LM Fiction de Mama Keïta, France / Sénégal, 2009
Sortie France : 22 janvier 2014
L'absence évoquée par le titre de Mama Keïta, pourrait être d'abord celle de la représentativité des cultures africaines sur les écrans français. Même si une dizaine de films du continent arrivent chaque année à trouver une porte étroite vers les salles de cinéma, leur pourcentage reste infime en regard de la diversité des productions. La diffusion de L'absence, six ans après sa réalisation, est soutenue à bout de bras par son auteur qui en est à la fois le coproducteur et le distributeur. Un triple rôle, souvent assuré par les cinéastes africains réputés des années 80, mais qui reste exceptionnel pour les réalisateurs inscrits dans le cinéma en France, comme Mama Keïta.
L'Absence_BandeAnnonce from sebastien touta on Vimeo.
Depuis les années 90, l'auteur développe les questions et les croisements de ses origines métissées dans des films nerveux, en prise aux morales d'une société française en quête de repères. Il flirte avec le polar existentiel pour
Ragazzi, 1990, investit les codes de l'amitié par
Le 11ème commandement, 1997, de la dualité avec
Le sourire du serpent, 2006, tout en effectuant une plongée vers des origines africaines dans
Le fleuve, 2002, inspiré par le projet inabouti de son collègue guinéen
David Achkar, décédé avant le tournage. Cette aventure indique la proximité avec l'Afrique qui sous-tend le discours de
Mama Keïta.
Le cinéaste, conçu à Marseille, né à Dakar, comme il aime à le rappeler, au gré d'une affectation de son père, militaire de carrière d'origine guinéenne, est aussi le fils d'une Vietnamienne, touchée par la guerre d'Indochine et le retour tardif, douloureux, dans un pays qui lui sera devenu étranger. Dans ce contexte, l'éducation en France fixe
Mama Keïta dans un territoire sans combler des failles.
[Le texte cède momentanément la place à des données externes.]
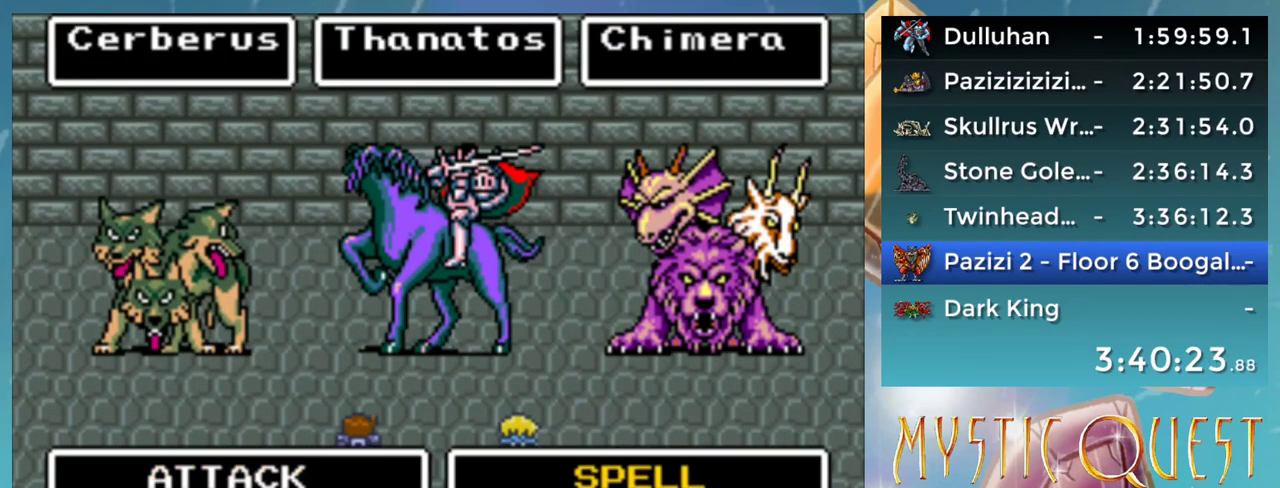
{"buttons": ["DPAD_DOWN"], "events": [[67, "A", "up"], [433, "DPAD_DOWN", "down"]]}
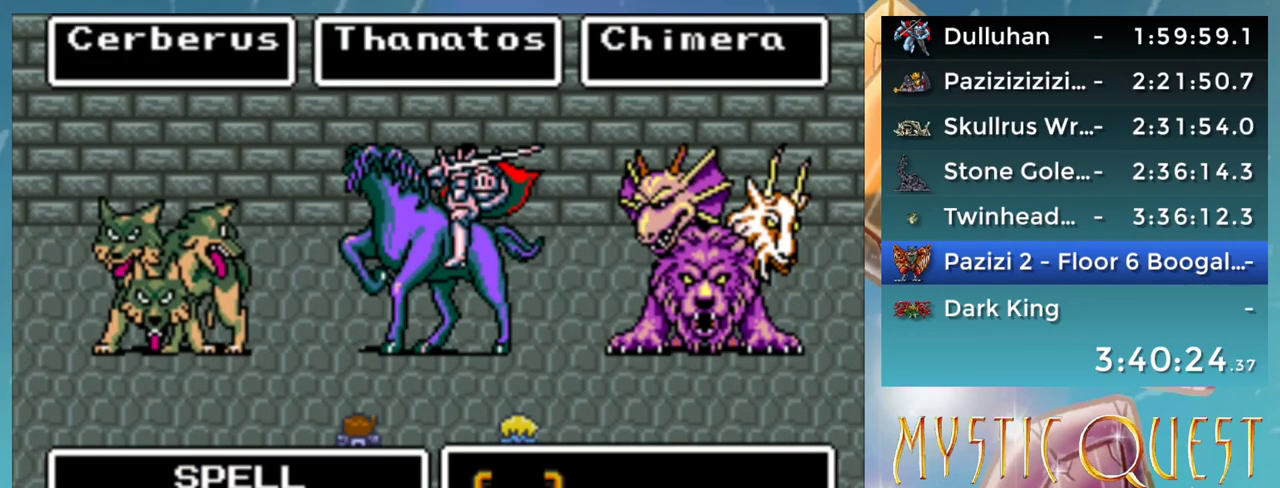
{"buttons": [], "events": [[17, "DPAD_DOWN", "up"], [50, "DPAD_RIGHT", "down"], [117, "DPAD_RIGHT", "up"], [367, "DPAD_RIGHT", "down"], [467, "DPAD_RIGHT", "up"]]}
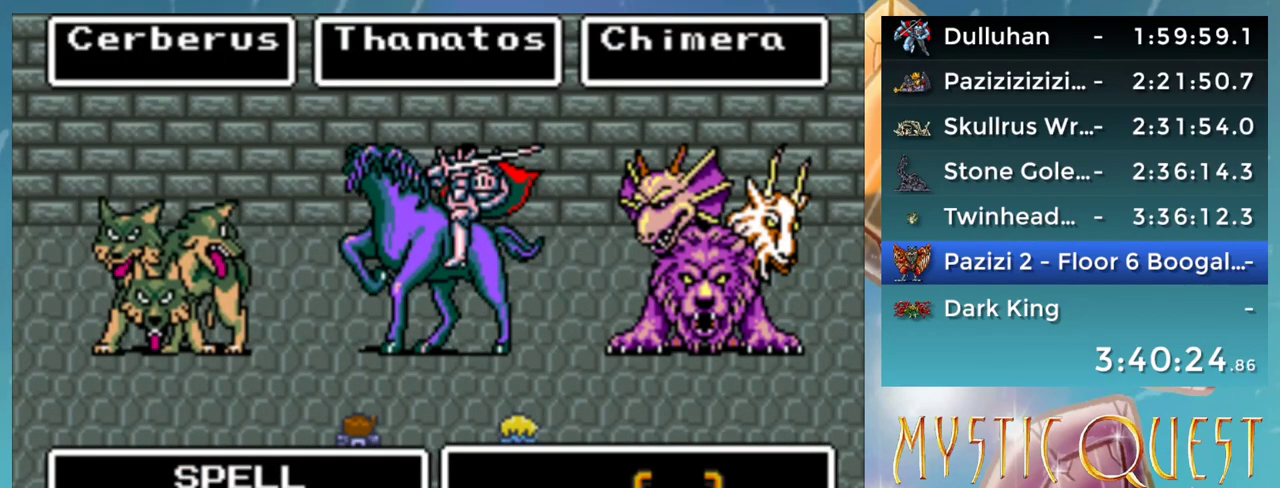
{"buttons": ["A"], "events": [[33, "DPAD_DOWN", "down"], [133, "DPAD_DOWN", "up"], [467, "A", "down"]]}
Il les creuse par ses films, sa participation aux prises de position des cinéastes africains, sa circulation dans les rendez-vous des professionnels du continent.
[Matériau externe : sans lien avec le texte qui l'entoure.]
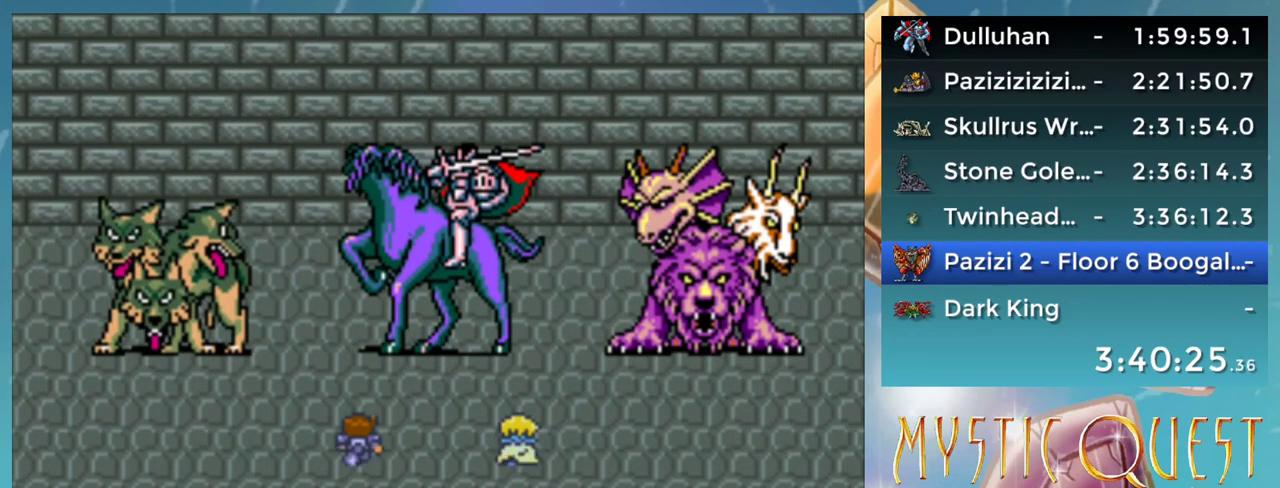
{"buttons": [], "events": [[83, "A", "up"], [350, "A", "down"], [417, "A", "up"]]}
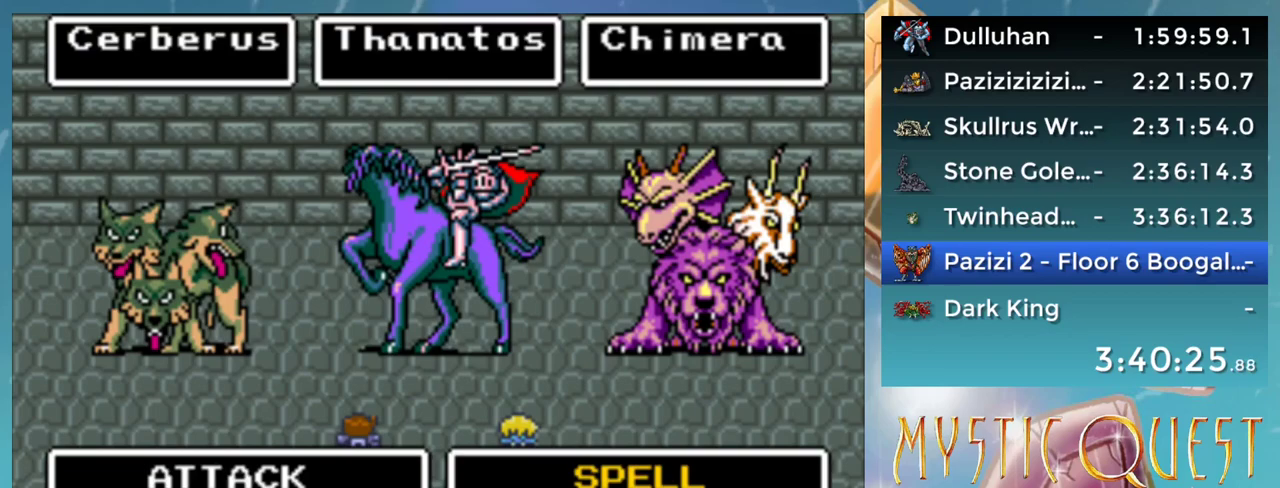
{"buttons": [], "events": [[367, "A", "down"], [450, "A", "up"]]}
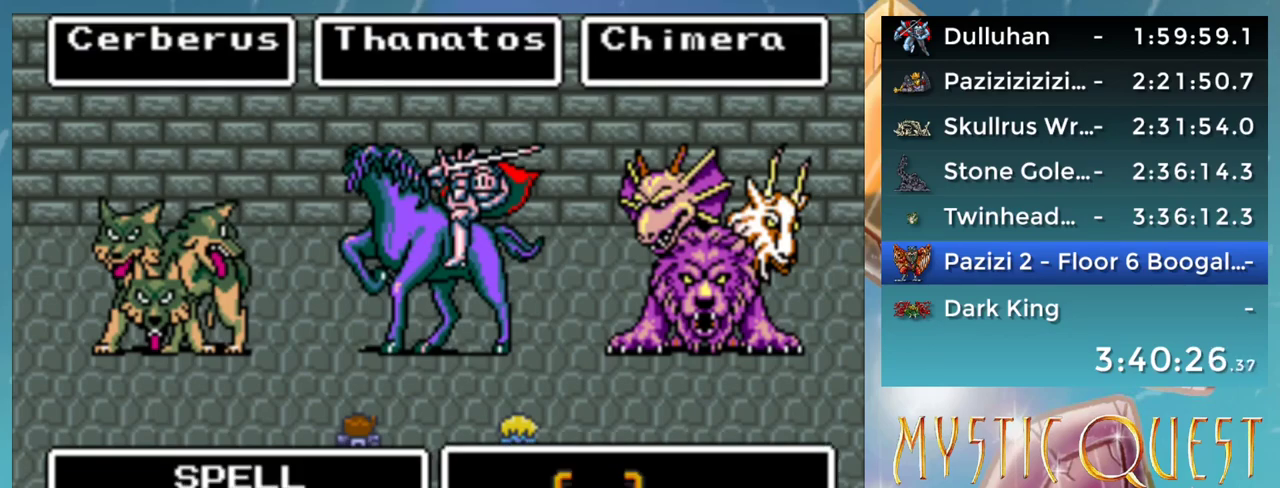
{"buttons": [], "events": [[417, "A", "down"], [467, "A", "up"]]}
"La France est devenue par la force des choses mon pays d'ancrage", confie le réalisateur. "Mais subsiste une personne en "absence", condamnée au morcellement, à une sorte d'exil intérieur." Et c'est sur axe qu'il construit le scénario de
L'absence. Son héros est Adama, un polytechnicien du Sénégal, bien implanté en France depuis 15 ans. Le retour au pays est motivé par des nouvelles alarmistes sur l'état de santé de sa grand-mère. Mais il la trouve en forme, comme sa sœur, muette, qu'il reconnaît à peine. Le dépaysement est total pour ce héros, costumé à l'Européenne, qui semble avoir tourné le dos au passé.
Les réalités du Sénégal sont intenses et rattrapent vite l'exilé. Il éprouve son désajustement en retrouvant son ami d'enfance, se fait sermonner par son ancien professeur et surtout reçoit un choc en découvrant que sa sœur est sous la coupe d'un proxénète brutal. Piqué dans son honneur, il la rejette puis tente de la protéger lorsqu'elle est pourchassée par les malfrats de la ville. La réflexion sur l'exil prend alors des allures de polar, mené tambour battant dans la nuit. Servi par un chef opérateur complice,
Rémi Mazet, un sens de la mise en scène efficace,
Mama Keïta semble pourtant alourdir son propos par l'ambition de métisser les genres.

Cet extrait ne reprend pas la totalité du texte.